_Problem to solve_.
Search the records below for the word "Leading". Pull out each line that has it.

====== Study material ======

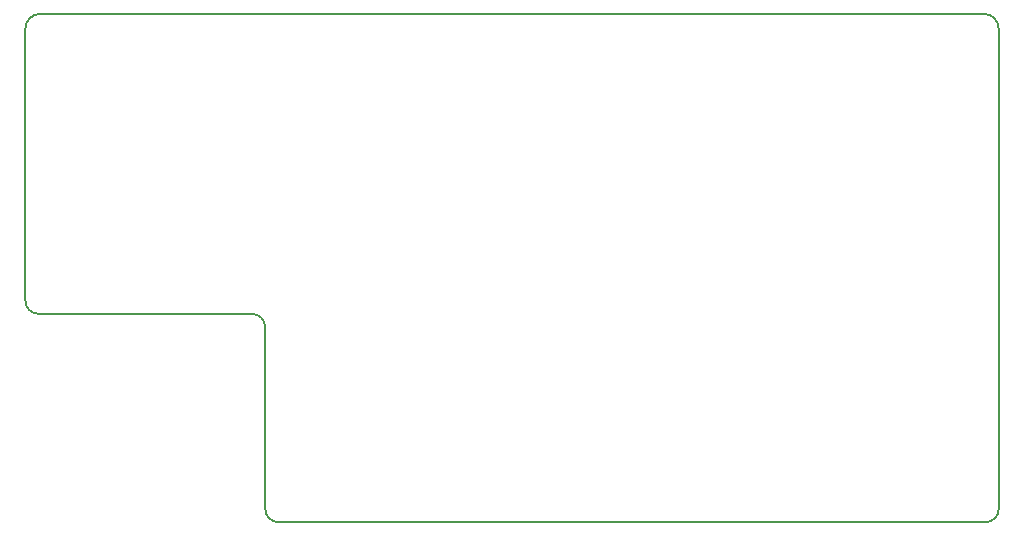
<source format=gbr>
G04 #@! TF.GenerationSoftware,KiCad,Pcbnew,(5.1.4)-1*
G04 #@! TF.CreationDate,2020-10-13T18:20:07+11:00*
G04 #@! TF.ProjectId,27C160_Adapter,32374331-3630-45f4-9164-61707465722e,rev?*
G04 #@! TF.SameCoordinates,Original*
G04 #@! TF.FileFunction,Profile,NP*
%FSLAX46Y46*%
G04 Gerber Fmt 4.6, Leading zero omitted, Abs format (unit mm)*
G04 Created by KiCad (PCBNEW (5.1.4)-1) date 2020-10-13 18:20:07*
%MOMM*%
%LPD*%
G04 APERTURE LIST*
%ADD10C,0.150000*%
G04 APERTURE END LIST*
D10*
X108585000Y-83439000D02*
G75*
G03X107315000Y-84709000I0J-1270000D01*
G01*
X107315000Y-107696000D02*
X107315000Y-84709000D01*
X188595000Y-126492000D02*
G75*
G03X189738000Y-125349000I0J1143000D01*
G01*
X107315000Y-107696000D02*
G75*
G03X108458000Y-108839000I1143000J0D01*
G01*
X126492000Y-108839000D02*
X108458000Y-108839000D01*
X127635000Y-109982000D02*
G75*
G03X126492000Y-108839000I-1143000J0D01*
G01*
X127635000Y-125349000D02*
X127635000Y-109982000D01*
X127635000Y-125349000D02*
G75*
G03X128778000Y-126492000I1143000J0D01*
G01*
X188595000Y-126492000D02*
X128778000Y-126492000D01*
X189738000Y-84709000D02*
X189738000Y-125349000D01*
X189738000Y-84709000D02*
G75*
G03X188468000Y-83439000I-1270000J0D01*
G01*
X108585000Y-83439000D02*
X188468000Y-83439000D01*
M02*

</source>
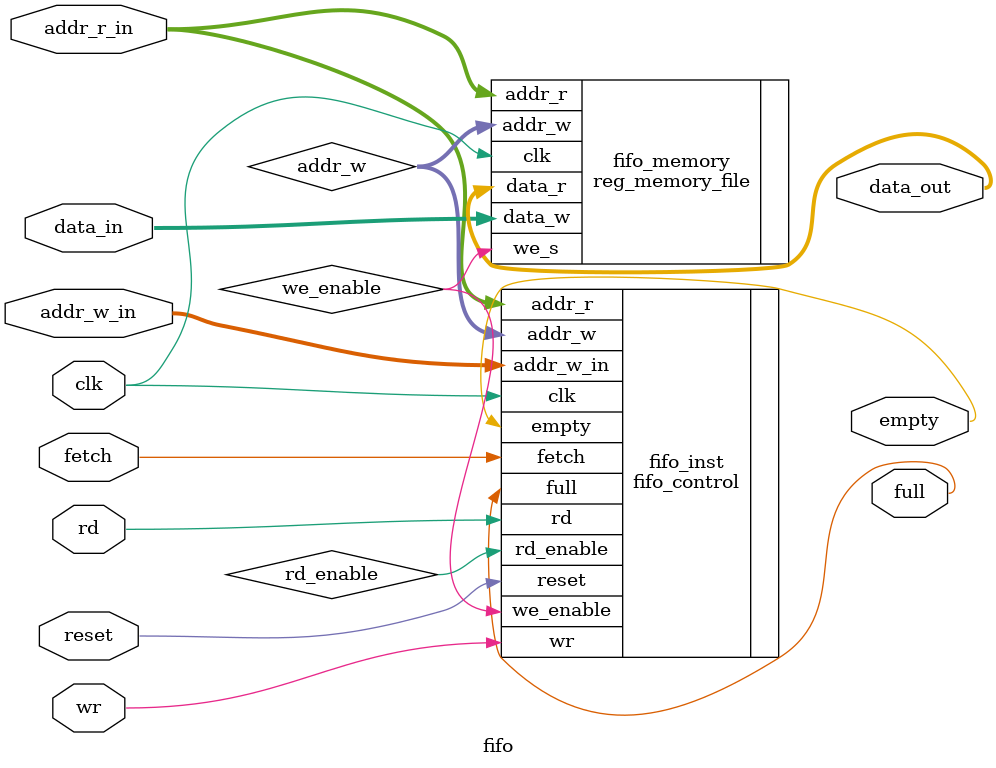
<source format=v>
`timescale 1ns / 1ps


module fifo#(
parameter addr_size=12,
 word_width=8
)(
     input clk,
     input reset,
     input rd,
     input fetch,
     input wr, 
     input  [word_width-1:0] data_in,
     input  [addr_size-1:0] addr_r_in,
     input  [addr_size-1:0] addr_w_in,//write address
     output [word_width-1:0] data_out,
     output full,
     output empty

    );
    
          //declaration needed  
      wire [addr_size-1:0] addr_w ;
      wire we_enable , rd_enable ;
      
   
    
    fifo_control #(
        .addr_size (addr_size),
        .word_width (word_width)
      ) fifo_inst (
        .clk (clk),
        .reset (reset),
        .rd (rd),
        .wr (wr),
        .fetch(fetch),
        .addr_w_in(addr_w_in),
        .addr_r (addr_r_in),
        .addr_w (addr_w),
        .full (full),
        .empty (empty),
        .we_enable(we_enable),
        .rd_enable(rd_enable)
      );
    
    
     reg_memory_file#(addr_size,word_width) fifo_memory (.we_s(we_enable), .clk(clk),.addr_r(addr_r_in),
             .addr_w(addr_w),.data_w(data_in),.data_r(data_out) ); 
             


endmodule

</source>
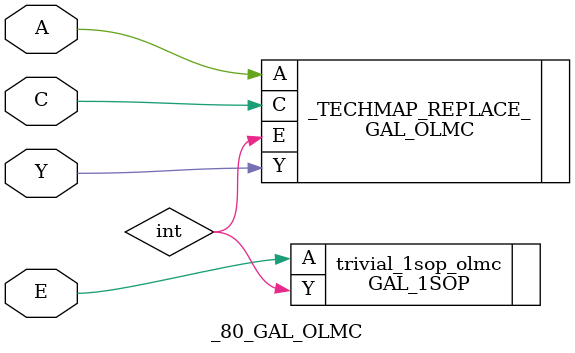
<source format=v>
(* techmap_celltype = "GAL_OLMC" *)
module _80_GAL_OLMC (C, E, A, Y);
	parameter REGISTERED = 0;
	parameter INVERTED = 0;

	input C, E, A;
	inout Y;

	wire int;

	generate
		GAL_OLMC #(
			.REGISTERED(REGISTERED),
			.INVERTED(INVERTED)
		) _TECHMAP_REPLACE_ (
			.C(C),
			.E(int),
			.A(A),
			.Y(Y)
		);

		GAL_1SOP #(
			.WIDTH(1),
			.DEPTH(1),
			.TABLE(2'b10)
		) trivial_1sop_olmc (
			.A(E),
			.Y(int),
		);
	endgenerate
endmodule

</source>
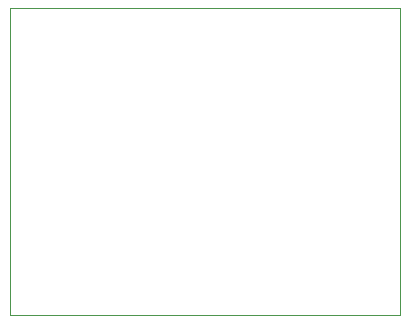
<source format=gbr>
%TF.GenerationSoftware,KiCad,Pcbnew,8.0.0*%
%TF.CreationDate,2024-04-30T16:38:53+03:00*%
%TF.ProjectId,bumper-kicad,62756d70-6572-42d6-9b69-6361642e6b69,rev?*%
%TF.SameCoordinates,Original*%
%TF.FileFunction,Profile,NP*%
%FSLAX46Y46*%
G04 Gerber Fmt 4.6, Leading zero omitted, Abs format (unit mm)*
G04 Created by KiCad (PCBNEW 8.0.0) date 2024-04-30 16:38:53*
%MOMM*%
%LPD*%
G01*
G04 APERTURE LIST*
%TA.AperFunction,Profile*%
%ADD10C,0.050000*%
%TD*%
G04 APERTURE END LIST*
D10*
X156500000Y-79000000D02*
X189500000Y-79000000D01*
X189500000Y-105000000D01*
X156500000Y-105000000D01*
X156500000Y-79000000D01*
M02*

</source>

======

_Problem solution_.
G04 Gerber Fmt 4.6, Leading zero omitted, Abs format (unit mm)*
G04 Gerber Fmt 4.6, Leading zero omitted, Abs format (unit mm)*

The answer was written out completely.